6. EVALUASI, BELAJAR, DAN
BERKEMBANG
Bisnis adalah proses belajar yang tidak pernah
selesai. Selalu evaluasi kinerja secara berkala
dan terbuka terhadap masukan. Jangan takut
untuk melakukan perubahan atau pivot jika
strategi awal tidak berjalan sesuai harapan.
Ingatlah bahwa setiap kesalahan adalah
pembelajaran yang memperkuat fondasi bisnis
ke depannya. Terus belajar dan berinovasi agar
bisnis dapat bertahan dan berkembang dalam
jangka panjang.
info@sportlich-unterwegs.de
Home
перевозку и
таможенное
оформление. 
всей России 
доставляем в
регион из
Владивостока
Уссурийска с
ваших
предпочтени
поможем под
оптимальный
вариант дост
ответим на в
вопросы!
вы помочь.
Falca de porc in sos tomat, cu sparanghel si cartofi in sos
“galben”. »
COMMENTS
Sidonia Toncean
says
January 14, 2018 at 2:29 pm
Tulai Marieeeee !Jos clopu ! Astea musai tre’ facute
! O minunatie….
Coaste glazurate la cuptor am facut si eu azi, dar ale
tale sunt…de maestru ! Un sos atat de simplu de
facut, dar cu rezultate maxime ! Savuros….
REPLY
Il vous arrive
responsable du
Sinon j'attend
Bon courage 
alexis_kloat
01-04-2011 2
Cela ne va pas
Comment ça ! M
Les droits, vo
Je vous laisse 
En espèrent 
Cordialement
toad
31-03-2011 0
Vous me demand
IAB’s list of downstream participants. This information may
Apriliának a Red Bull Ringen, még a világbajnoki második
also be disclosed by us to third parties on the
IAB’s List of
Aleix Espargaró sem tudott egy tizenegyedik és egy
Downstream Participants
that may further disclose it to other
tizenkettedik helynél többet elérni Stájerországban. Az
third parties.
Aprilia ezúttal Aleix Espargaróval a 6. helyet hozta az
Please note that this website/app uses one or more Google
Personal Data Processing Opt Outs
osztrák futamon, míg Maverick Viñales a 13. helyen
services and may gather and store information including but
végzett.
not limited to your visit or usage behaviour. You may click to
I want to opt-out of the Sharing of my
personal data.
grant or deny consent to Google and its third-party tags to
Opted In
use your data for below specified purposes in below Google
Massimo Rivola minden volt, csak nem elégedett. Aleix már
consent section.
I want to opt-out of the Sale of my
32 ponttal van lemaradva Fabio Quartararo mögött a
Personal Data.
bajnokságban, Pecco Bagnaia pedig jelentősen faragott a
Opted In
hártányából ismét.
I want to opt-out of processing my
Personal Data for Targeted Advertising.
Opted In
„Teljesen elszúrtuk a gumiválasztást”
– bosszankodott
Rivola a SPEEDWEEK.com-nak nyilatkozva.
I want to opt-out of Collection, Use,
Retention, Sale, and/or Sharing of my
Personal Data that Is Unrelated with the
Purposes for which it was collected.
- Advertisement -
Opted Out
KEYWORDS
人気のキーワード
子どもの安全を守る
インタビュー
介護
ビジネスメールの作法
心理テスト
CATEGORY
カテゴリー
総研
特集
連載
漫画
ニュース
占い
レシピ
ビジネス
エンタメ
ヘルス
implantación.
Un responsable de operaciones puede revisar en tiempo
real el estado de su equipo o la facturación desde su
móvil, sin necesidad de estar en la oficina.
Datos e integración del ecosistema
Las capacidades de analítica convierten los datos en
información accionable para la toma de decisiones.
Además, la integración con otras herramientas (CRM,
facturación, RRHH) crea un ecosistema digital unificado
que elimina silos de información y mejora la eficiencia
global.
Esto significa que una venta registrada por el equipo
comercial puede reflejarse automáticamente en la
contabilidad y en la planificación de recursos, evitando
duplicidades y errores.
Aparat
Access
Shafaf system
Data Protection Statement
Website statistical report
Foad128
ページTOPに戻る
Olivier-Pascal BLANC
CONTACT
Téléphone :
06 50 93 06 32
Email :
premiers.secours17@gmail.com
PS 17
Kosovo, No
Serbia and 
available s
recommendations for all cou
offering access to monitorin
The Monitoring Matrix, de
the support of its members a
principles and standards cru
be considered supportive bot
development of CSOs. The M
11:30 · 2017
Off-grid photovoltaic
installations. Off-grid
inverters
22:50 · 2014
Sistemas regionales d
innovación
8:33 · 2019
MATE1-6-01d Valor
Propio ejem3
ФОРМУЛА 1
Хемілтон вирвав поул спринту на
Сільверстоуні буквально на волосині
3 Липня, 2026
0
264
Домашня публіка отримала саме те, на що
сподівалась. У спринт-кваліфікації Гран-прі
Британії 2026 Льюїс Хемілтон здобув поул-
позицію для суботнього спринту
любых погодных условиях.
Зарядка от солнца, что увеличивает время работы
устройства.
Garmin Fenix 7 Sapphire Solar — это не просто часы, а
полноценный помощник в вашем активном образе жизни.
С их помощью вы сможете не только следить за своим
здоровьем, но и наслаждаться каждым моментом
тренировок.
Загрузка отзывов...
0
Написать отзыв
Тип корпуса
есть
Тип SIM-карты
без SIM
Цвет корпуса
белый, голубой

-.-.-

Set down each entry again, exactly as written.

Response —
6. EVALUASI, BELAJAR, DAN
BERKEMBANG
Bisnis adalah proses belajar yang tidak pernah
selesai. Selalu evaluasi kinerja secara berkala
dan terbuka terhadap masukan. Jangan takut
untuk melakukan perubahan atau pivot jika
strategi awal tidak berjalan sesuai harapan.
Ingatlah bahwa setiap kesalahan adalah
pembelajaran yang memperkuat fondasi bisnis
ke depannya. Terus belajar dan berinovasi agar
bisnis dapat bertahan dan berkembang dalam
jangka panjang.
info@sportlich-unterwegs.de
Home
перевозку и
таможенное
оформление. 
всей России 
доставляем в
регион из
Владивостока
Уссурийска с
ваших
предпочтени
поможем под
оптимальный
вариант дост
ответим на в
вопросы!
вы помочь.
Falca de porc in sos tomat, cu sparanghel si cartofi in sos
“galben”. »
COMMENTS
Sidonia Toncean
says
January 14, 2018 at 2:29 pm
Tulai Marieeeee !Jos clopu ! Astea musai tre’ facute
! O minunatie….
Coaste glazurate la cuptor am facut si eu azi, dar ale
tale sunt…de maestru ! Un sos atat de simplu de
facut, dar cu rezultate maxime ! Savuros….
REPLY
Il vous arrive
responsable du
Sinon j'attend
Bon courage 
alexis_kloat
01-04-2011 2
Cela ne va pas
Comment ça ! M
Les droits, vo
Je vous laisse 
En espèrent 
Cordialement
toad
31-03-2011 0
Vous me demand
IAB’s list of downstream participants. This information may
Apriliának a Red Bull Ringen, még a világbajnoki második
also be disclosed by us to third parties on the
IAB’s List of
Aleix Espargaró sem tudott egy tizenegyedik és egy
Downstream Participants
that may further disclose it to other
tizenkettedik helynél többet elérni Stájerországban. Az
third parties.
Aprilia ezúttal Aleix Espargaróval a 6. helyet hozta az
Please note that this website/app uses one or more Google
Personal Data Processing Opt Outs
osztrák futamon, míg Maverick Viñales a 13. helyen
services and may gather and store information including but
végzett.
not limited to your visit or usage behaviour. You may click to
I want to opt-out of the Sharing of my
personal data.
grant or deny consent to Google and its third-party tags to
Opted In
use your data for below specified purposes in below Google
Massimo Rivola minden volt, csak nem elégedett. Aleix már
consent section.
I want to opt-out of the Sale of my
32 ponttal van lemaradva Fabio Quartararo mögött a
Personal Data.
bajnokságban, Pecco Bagnaia pedig jelentősen faragott a
Opted In
hártányából ismét.
I want to opt-out of processing my
Personal Data for Targeted Advertising.
Opted In
„Teljesen elszúrtuk a gumiválasztást”
– bosszankodott
Rivola a SPEEDWEEK.com-nak nyilatkozva.
I want to opt-out of Collection, Use,
Retention, Sale, and/or Sharing of my
Personal Data that Is Unrelated with the
Purposes for which it was collected.
- Advertisement -
Opted Out
KEYWORDS
人気のキーワード
子どもの安全を守る
インタビュー
介護
ビジネスメールの作法
心理テスト
CATEGORY
カテゴリー
総研
特集
連載
漫画
ニュース
占い
レシピ
ビジネス
エンタメ
ヘルス
implantación.
Un responsable de operaciones puede revisar en tiempo
real el estado de su equipo o la facturación desde su
móvil, sin necesidad de estar en la oficina.
Datos e integración del ecosistema
Las capacidades de analítica convierten los datos en
información accionable para la toma de decisiones.
Además, la integración con otras herramientas (CRM,
facturación, RRHH) crea un ecosistema digital unificado
que elimina silos de información y mejora la eficiencia
global.
Esto significa que una venta registrada por el equipo
comercial puede reflejarse automáticamente en la
contabilidad y en la planificación de recursos, evitando
duplicidades y errores.
Aparat
Access
Shafaf system
Data Protection Statement
Website statistical report
Foad128
ページTOPに戻る
Olivier-Pascal BLANC
CONTACT
Téléphone :
06 50 93 06 32
Email :
premiers.secours17@gmail.com
PS 17
Kosovo, No
Serbia and 
available s
recommendations for all cou
offering access to monitorin
The Monitoring Matrix, de
the support of its members a
principles and standards cru
be considered supportive bot
development of CSOs. The M
11:30 · 2017
Off-grid photovoltaic
installations. Off-grid
inverters
22:50 · 2014
Sistemas regionales d
innovación
8:33 · 2019
MATE1-6-01d Valor
Propio ejem3
ФОРМУЛА 1
Хемілтон вирвав поул спринту на
Сільверстоуні буквально на волосині
3 Липня, 2026
0
264
Домашня публіка отримала саме те, на що
сподівалась. У спринт-кваліфікації Гран-прі
Британії 2026 Льюїс Хемілтон здобув поул-
позицію для суботнього спринту
любых погодных условиях.
Зарядка от солнца, что увеличивает время работы
устройства.
Garmin Fenix 7 Sapphire Solar — это не просто часы, а
полноценный помощник в вашем активном образе жизни.
С их помощью вы сможете не только следить за своим
здоровьем, но и наслаждаться каждым моментом
тренировок.
Загрузка отзывов...
0
Написать отзыв
Тип корпуса
есть
Тип SIM-карты
без SIM
Цвет корпуса
белый, голубой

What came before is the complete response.